** Opening SUPPLIED DATA block **

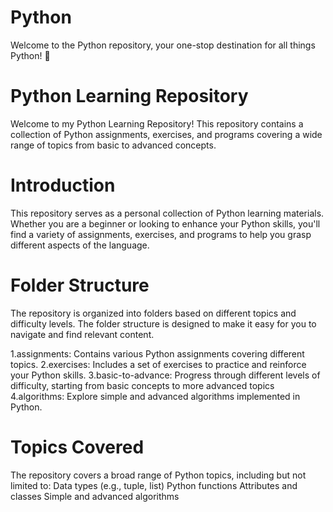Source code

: # Python

Welcome to the Python repository, your one-stop destination for all things Python! 🚀

# Python Learning Repository

Welcome to my Python Learning Repository! This repository contains a collection of Python assignments, exercises, and programs covering a wide range of topics from basic to advanced concepts.


# Introduction

This repository serves as a personal collection of Python learning materials. Whether you are a beginner or looking to enhance your Python skills, you'll find a variety of assignments, exercises, and programs to help you grasp different aspects of the language.

# Folder Structure

The repository is organized into folders based on different topics and difficulty levels. The folder structure is designed to make it easy for you to navigate and find relevant content.

1.assignments: Contains various Python assignments covering different topics.
2.exercises: Includes a set of exercises to practice and reinforce your Python skills.
3.basic-to-advance: Progress through different levels of difficulty, starting from basic concepts to more advanced topics
4.algorithms: Explore simple and advanced algorithms implemented in Python.

# Topics Covered

The repository covers a broad range of Python topics, including but not limited to:
Data types (e.g., tuple, list)
Python functions
Attributes and classes
Simple and advanced algorithms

** Closing SUPPLIED DATA block **

Only lines containing the string "levels" belong in the answer; find them in the data above and copy them.

EXERCISE OUTPUT —
The repository is organized into folders based on different topics and difficulty levels. The folder structure is designed to make it easy for you to navigate and find relevant content.
3.basic-to-advance: Progress through different levels of difficulty, starting from basic concepts to more advanced topics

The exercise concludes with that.